The proposal would move the border by up to 100 metres in several regions, including the area surrounding the famous Matterhorn mountain, which will remain straddling the border.

Border communities would be unaffected by the border changes, as the area in question is more than 4000 metres above sea level, and uninhabited. However, other areas of glacial melting and geographic change could prove more contentious.

"Climate change has the potential to lead to large conflicts, particularly where water resources are concerned," says Nick Robson of the South Asian Strategic Stability Institute.

Melting resource

One such flashpoint for future conflict is the disputed region of Kashmir, the bulk of which is divided between India and Pakistan. This mountainous region has been bitterly fought over since partition in 1947.
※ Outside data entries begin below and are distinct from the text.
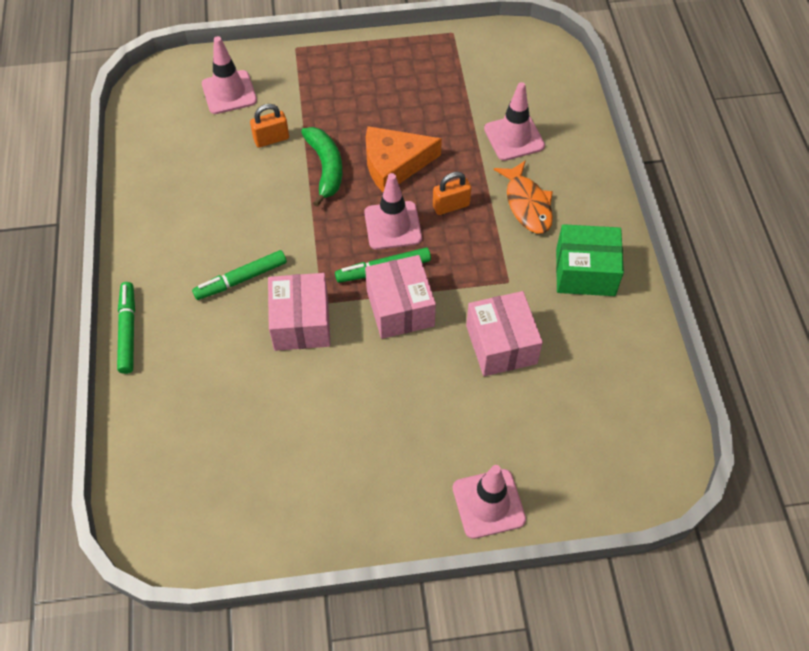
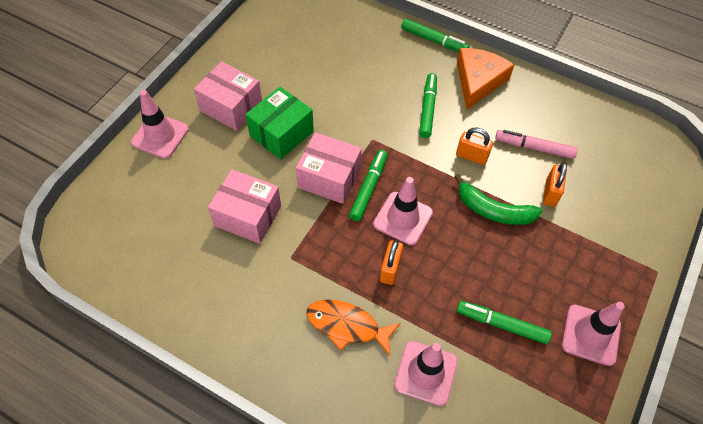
camera: 125 degrees right, 0 degrees up
pink traffic cone [202,36,257,114] -> pink traffic cone moved to [562,302,624,366]
pink box [268,273,330,351] -> pink box moved to [194,61,262,131]
orange cheese [366,126,442,192] -> orange cheese moved to [457,48,514,110]
green box [556,224,624,296] -> green box moved to [246,87,314,159]
none -> orange padlock [456,127,493,165]
none -> green marker [457,301,552,344]
none -> pink marker [495,130,578,159]

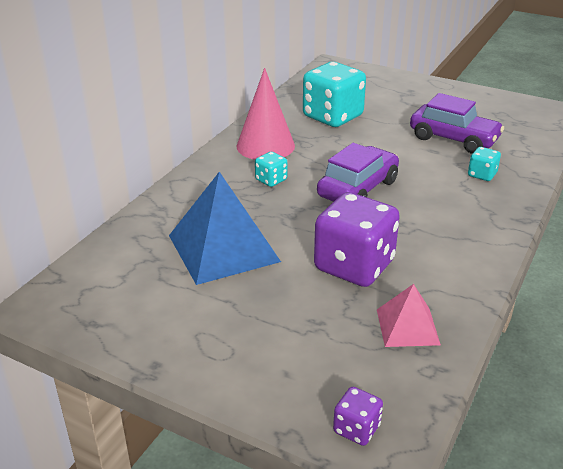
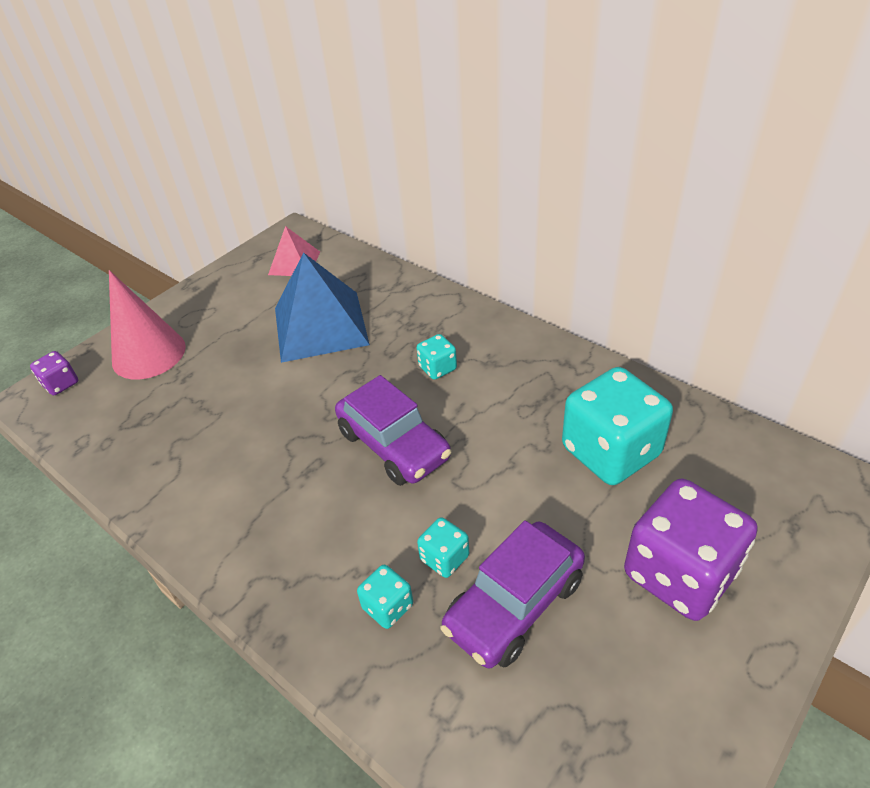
camera: 105 degrees right, 10 degrees up
pink cone [236,68,295,160] -> pink cone moved to [109,270,186,380]
purple dice [314,192,400,287] -> purple dice moved to [624,479,757,621]
pink pyramid [377,284,441,347] -> pink pyramid moved to [268,226,320,276]
none -> turquoise dice [417,517,469,578]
Pakistan's major rivers, including the Indus, start life as meltwater from glaciers in Indian-controlled parts of the region. As these glaciers melt and recede with the changing climate, they are likely to cause severe flooding, followed by drought when meltwater is no longer sufficient to feed the rivers.
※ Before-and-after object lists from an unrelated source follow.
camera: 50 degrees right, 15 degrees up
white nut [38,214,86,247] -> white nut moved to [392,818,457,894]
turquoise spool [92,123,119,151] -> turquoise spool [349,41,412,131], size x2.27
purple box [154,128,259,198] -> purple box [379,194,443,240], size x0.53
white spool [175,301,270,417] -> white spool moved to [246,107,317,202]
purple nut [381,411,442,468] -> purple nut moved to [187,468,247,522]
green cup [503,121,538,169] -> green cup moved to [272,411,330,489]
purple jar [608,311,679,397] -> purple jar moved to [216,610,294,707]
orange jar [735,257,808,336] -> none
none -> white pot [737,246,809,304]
Pakistan this week accused India of withholding water from the Chenab, a river flowing from the Himalayas into both countries.

Pakistan's president Asif Ali Zardari warned that the water crisis in Pakistan is directly linked to relations with India. "Resolution could prevent an environmental catastrophe in South Asia," he said, "but failure to do so could fuel the fires of discontent that lead to extremism and terrorism."

James Lee of American University, Washington DC, an expert on the relationship between climate, geography and conflict, agrees. "I think it's a very good bet that the Kashmir glaciers will get caught up in the India/Pakistan dispute."

Zeitoun plays down the potential for more serious problems. "The link between climate change and conflict is pretty tenuous," he says.

States suffering water shortages due to climate change could import food rather than growing their own, reducing international tensions, he says, though the shortages would still cause suffering for subsistence farmers.